Working Out: Fast or Slow Reps?

Does it matter if you do really slow reps when you work out? I think I remember that it bulked your muscles and doing fast reps tones your muscles?
 
who told you that,its s**te,just lift the weight at the tempo thats natural for you for you.
 
Personally I say slow. Especially during the eccentric portion of the lift. Also when doing fast reps, its easy to allow gravity and momentum to do alot of the work instead of you.
 
Fast concentric will cause more muscle activation since you need to produce more force (to accellerate the weight) and thus more MUs have to be activated or more MUs have to increase their fireing rate.
If you want to get more time under tension I'd slow down the eccentric and do the concentric portion fast. Unless you use very little weight, the concentric portion shouldn't get so fast that you lose control. Maybe on the top of a bench press if your lockout is much stronger than your strength off the stomach, though.
 
Fast concentric will cause more muscle activation since you need to produce more force (to accellerate the weight) and thus more MUs have to be activated or more MUs have to increase their fireing rate.
If you want to get more time under tension I'd slow down the eccentric and do the concentric portion fast. Unless you use very little weight, the concentric portion shouldn't get so fast that you lose control. Maybe on the top of a bench press if your lockout is much stronger than your strength off the stomach, though.

karky what you are saying is correct but can be confusing to newbies.

if he is using enough weight ie 80 to 85% usually 5 to 8 reps then all fibres are recruited anyway,its only when using lighter weights that performing the exercise quicker (or to faliure) is needed to recruit all fibres.
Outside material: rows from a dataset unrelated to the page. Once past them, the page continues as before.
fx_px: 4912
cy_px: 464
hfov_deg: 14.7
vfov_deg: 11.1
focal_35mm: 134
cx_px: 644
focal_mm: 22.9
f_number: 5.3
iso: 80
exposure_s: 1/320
Personally I say slow. Especially during the eccentric portion of the lift. Also when doing fast reps, its easy to allow gravity and momentum to do alot of the work instead of you.
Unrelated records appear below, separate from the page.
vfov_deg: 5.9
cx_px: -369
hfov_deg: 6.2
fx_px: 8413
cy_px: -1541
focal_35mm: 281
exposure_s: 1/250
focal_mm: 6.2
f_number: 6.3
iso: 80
all you are doing by slowing the exercise down is adding more TUT this would also mean you use less weight,and as load is the primary reason for hypertrophy then your defeating the object,if you want to ad TUT which is also a factor in hypertrophy just add another rep or set.

Strength tempo: 2-0-2
Stability tempo: 4-2-1

eccentric-isometric-concentric
dont know about you but i couldnt be arsed counting that out with a heavy load on my back,especially as there is no need.

dont overcomplicate things just lift the fecking weights :confused:
 
karky what you are saying is correct but can be confusing to newbies.

if he is using enough weight ie 80 to 85% usually 5 to 8 reps then all fibres are recruited anyway,its only when using lighter weights that performing the exercise quicker (or to faliure) is needed to recruit all fibres.



all you are doing by slowing the exercise down is adding more TUT this would also mean you use less weight,and as load is the primary reason for hypertrophy then your defeating the object,if you want to ad TUT which is also a factor in hypertrophy just add another rep or set.


dont know about you but i couldnt be arsed counting that out with a heavy load on my back,especially as there is no need.

dont overcomplicate things just lift the fecking weights :confused:

It was merely an example of the tempo nothing complicated about it (for those of us who can count obviously) :cool3:
 
As usual, Buzz, you are correct, I should have been more specific:
by increased muscle activation I don't just mean MUs but also MU fireing rate.. I guess I should have stated, since they don't really both go into the term I used. My bad :) More fireing rate basically means more tension (at least during accelleration, which is a large part of most lifts since there isn't a lot of length in the human body) since the muscle contracts harder. I also think that by challenging the MU fireing rate you can teach yourself to fire faster in the future.. but I'm not 100% sure on that.